Recap of the Transformer Architecture

Recall having seen that the Transformer architecture follows an encoder-decoder structure. The encoder, on the left-hand side, is tasked with mapping an input sequence to a sequence of continuous representations; the decoder, on the right-hand side, receives the output of the encoder together with the decoder output at the previous time step to generate an output sequence.

The encoder-decoder structure of the Transformer architecture
Taken from “Attention Is All You Need

In generating an output sequence, the Transformer does not rely on recurrence and convolutions.

You have seen that the decoder part of the Transformer shares many similarities in its architecture with the encoder. One of the core components that both the encoder and decoder share within their multi-head attention blocks is the scaled dot-product attention. 

The Transformer Scaled Dot-Product Attention

First, recall the queries, keys, and values as the important components you will work with. 

In the encoder stage, they each carry the same input sequence after this has been embedded and augmented by positional information. Similarly, on the decoder side, the queries, keys, and values fed into the first attention block represent the same target sequence after this would have also been embedded and augmented by positional information. The second attention block of the decoder receives the encoder output in the form of keys and values and the normalized output of the first attention block as the queries. The dimensionality of the queries and keys is denoted by $d_k$, whereas the dimensionality of the values is denoted by $d_v$.

The scaled dot-product attention receives these queries, keys, and values as inputs and first computes the dot-product of the queries with the keys. The result is subsequently scaled by the square root of $d_k$, producing the attention scores. They are then fed into a softmax function, obtaining a set of attention weights. Finally, the attention weights are used to scale the values through a weighted multiplication operation. This entire process can be explained mathematically as follows, where $\mathbf{Q}$, $\mathbf{K}$ and $\mathbf{V}$ denote the queries, keys, and values, respectively:

$$\text{attention}(\mathbf{Q}, \mathbf{K}, \mathbf{V}) = \text{softmax} \left( \frac{\mathbf{Q} \mathbf{K}^\mathsf{T}}{\sqrt{d_k}} \right) \mathbf{V}$$

Each multi-head attention block in the Transformer model implements a scaled dot-product attention operation as shown below:

Scaled dot-product attention and multi-head attention
Taken from “Attention Is All You Need

You may note that the scaled dot-product attention can also apply a mask to the attention scores before feeding them into the softmax function. 

Since the word embeddings are zero-padded to a specific sequence length, a padding mask needs to be introduced in order to prevent the zero tokens from being processed along with the input in both the encoder and decoder stages. Furthermore, a look-ahead mask is also required to prevent the decoder from attending to succeeding words, such that the prediction for a particular word can only depend on known outputs for the words that come before it.

These look-ahead and padding masks are applied inside the scaled dot-product attention set to -$\infty$ all the values in the input to the softmax function that should not be considered.
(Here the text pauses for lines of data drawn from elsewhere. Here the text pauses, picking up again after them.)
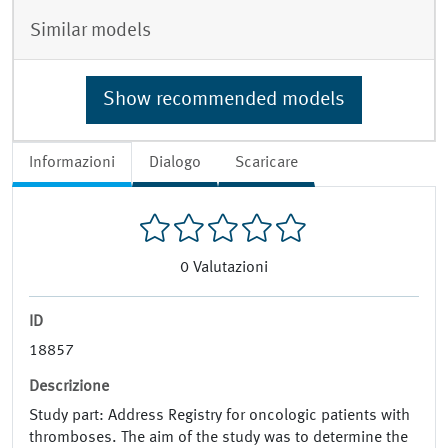
Similar models
Show recommended models
Informazioni
Dialogo
Scaricare
0
Valutazioni
ID
18857
Descrizione
Study part: Address Registry for oncologic patients with
thromboses. The aim of the study was to determine the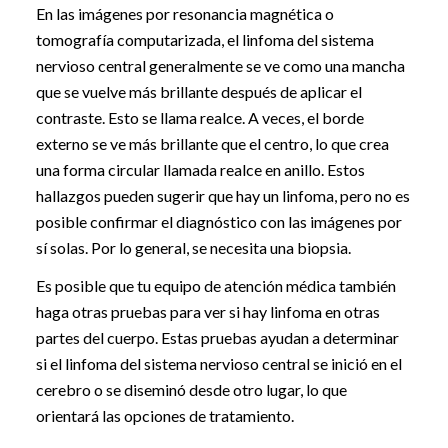
En las imágenes por resonancia magnética o
tomografía computarizada, el linfoma del sistema
nervioso central generalmente se ve como una mancha
que se vuelve más brillante después de aplicar el
contraste. Esto se llama realce. A veces, el borde
externo se ve más brillante que el centro, lo que crea
una forma circular llamada realce en anillo. Estos
hallazgos pueden sugerir que hay un linfoma, pero no es
posible confirmar el diagnóstico con las imágenes por
sí solas. Por lo general, se necesita una biopsia.
Es posible que tu equipo de atención médica también
haga otras pruebas para ver si hay linfoma en otras
partes del cuerpo. Estas pruebas ayudan a determinar
si el linfoma del sistema nervioso central se inició en el
cerebro o se diseminó desde otro lugar, lo que
orientará las opciones de tratamiento.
For each of these large negative inputs, the softmax function will, in turn, produce an output value that is close to zero, effectively masking them out. The use of these masks will become clearer when you progress to the implementation of the encoder and decoder blocks in separate tutorials. 

For the time being, let’s see how to implement the scaled dot-product attention from scratch in TensorFlow and Keras.

Want to Get Started With Building Transformer Models with Attention?

Take my free 12-day email crash course now (with sample code).

Click to sign-up and also get a free PDF Ebook version of the course.

Implementing the Scaled Dot-Product Attention from Scratch

For this purpose, you will create a class called DotProductAttention that inherits from the Layer base class in Keras. 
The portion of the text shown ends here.